A relation between the 2-norm condition number of a matrix $A$ and its eigenvalues is stated as $$ \kappa_2(A) \geq {\max{|\lambda_i(A)|} \over \min {|\lambda_i(A)|} } \tag{1} $$ where $A$ is not necessarily symmetric.

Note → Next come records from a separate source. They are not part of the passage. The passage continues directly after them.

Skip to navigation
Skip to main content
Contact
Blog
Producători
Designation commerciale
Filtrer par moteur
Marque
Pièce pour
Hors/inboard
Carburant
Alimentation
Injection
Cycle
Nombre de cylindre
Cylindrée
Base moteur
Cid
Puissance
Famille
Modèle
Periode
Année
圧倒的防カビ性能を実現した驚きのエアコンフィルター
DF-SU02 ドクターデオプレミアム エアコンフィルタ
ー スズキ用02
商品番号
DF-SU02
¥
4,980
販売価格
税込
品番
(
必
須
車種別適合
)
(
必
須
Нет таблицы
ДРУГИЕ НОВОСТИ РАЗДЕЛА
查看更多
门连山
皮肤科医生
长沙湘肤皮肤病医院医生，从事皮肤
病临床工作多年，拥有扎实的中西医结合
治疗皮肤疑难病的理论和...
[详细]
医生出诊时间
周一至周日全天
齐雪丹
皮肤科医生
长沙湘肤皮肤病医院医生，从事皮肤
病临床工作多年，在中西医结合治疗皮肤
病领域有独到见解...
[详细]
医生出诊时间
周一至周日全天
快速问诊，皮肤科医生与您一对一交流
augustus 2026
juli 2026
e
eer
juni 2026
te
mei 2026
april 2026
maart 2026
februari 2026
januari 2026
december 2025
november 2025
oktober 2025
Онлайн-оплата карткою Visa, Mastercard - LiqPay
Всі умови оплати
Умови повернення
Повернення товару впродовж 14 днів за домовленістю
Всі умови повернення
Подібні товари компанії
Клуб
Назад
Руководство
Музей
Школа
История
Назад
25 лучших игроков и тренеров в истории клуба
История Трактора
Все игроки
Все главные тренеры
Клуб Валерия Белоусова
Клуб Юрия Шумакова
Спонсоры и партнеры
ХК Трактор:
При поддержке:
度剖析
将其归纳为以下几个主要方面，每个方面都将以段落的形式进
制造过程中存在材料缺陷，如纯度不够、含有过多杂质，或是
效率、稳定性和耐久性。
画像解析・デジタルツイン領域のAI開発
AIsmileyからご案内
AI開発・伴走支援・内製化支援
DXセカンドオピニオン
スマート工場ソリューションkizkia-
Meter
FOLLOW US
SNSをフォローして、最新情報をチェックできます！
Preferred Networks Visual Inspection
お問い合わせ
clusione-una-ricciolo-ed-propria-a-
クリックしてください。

If we take for instance $$ A = \left[ \matrix{ 1 & 2 \cr 3 & 4 \cr} \right], $$ then $$ \kappa_2(A) = 14.9330, \ \max |\lambda_i(A)| = 5.3723, \min |\lambda_i(A)| = 0.3723 $$ and (1) can be verified as $$ {\max |\lambda_i(A)| \over \min |\lambda_i(A)| } = 14.4300 $$
If $A$ is symmetric, then we can use its special properties and in fact, the result (1) holds as an equality.
$$ \kappa_2(A) = {\sigma_\max(A) \over \sigma_\min(A)} = {|\lambda_\max(A)| \over |\lambda_\min(A)|} $$ (for symmetric matrices)
For the general case, how to establish the result (1)?
I attempted a proof using the property that $$ \rho(A) \leq \Vert A \Vert_2 $$ where $\rho(A)$ is the spectral radius of $A$.
This shows that $$ \max|\lambda_i(A)| \leq \Vert A \Vert_2 \tag{2} $$ and next we need to show that $$ {1 \over \min|\lambda_i(A)|} \leq \Vert A^{-1} \Vert_2 $$
We also note that $$ \rho\left( A^{-1} \right) \leq \Vert A^{-1} \Vert_2 $$
As noted in the comments below, the eigenvalues of $A^{-1}$ are the reciprocals of the eigenvalues of $A$.
Hence, it is immediate that $$ {1 \over \min{ | \lambda_i(A) |}} = \rho\left( A^{-1} \right) \leq \Vert A^{-1} \Vert_2 \tag{3} $$
Combining (2) and (3), the result (1) follows, viz.
$$ {\max |\lambda_i(A)| \over \min |\lambda_i(A)|} \leq \kappa_2(A) $$
In fact, this result holds true for the condition number of $A$ ($\kappa(A)$) with respect to any operator norm of $A$, since $\rho(A) \leq \Vert A \Vert$ for any operator norm.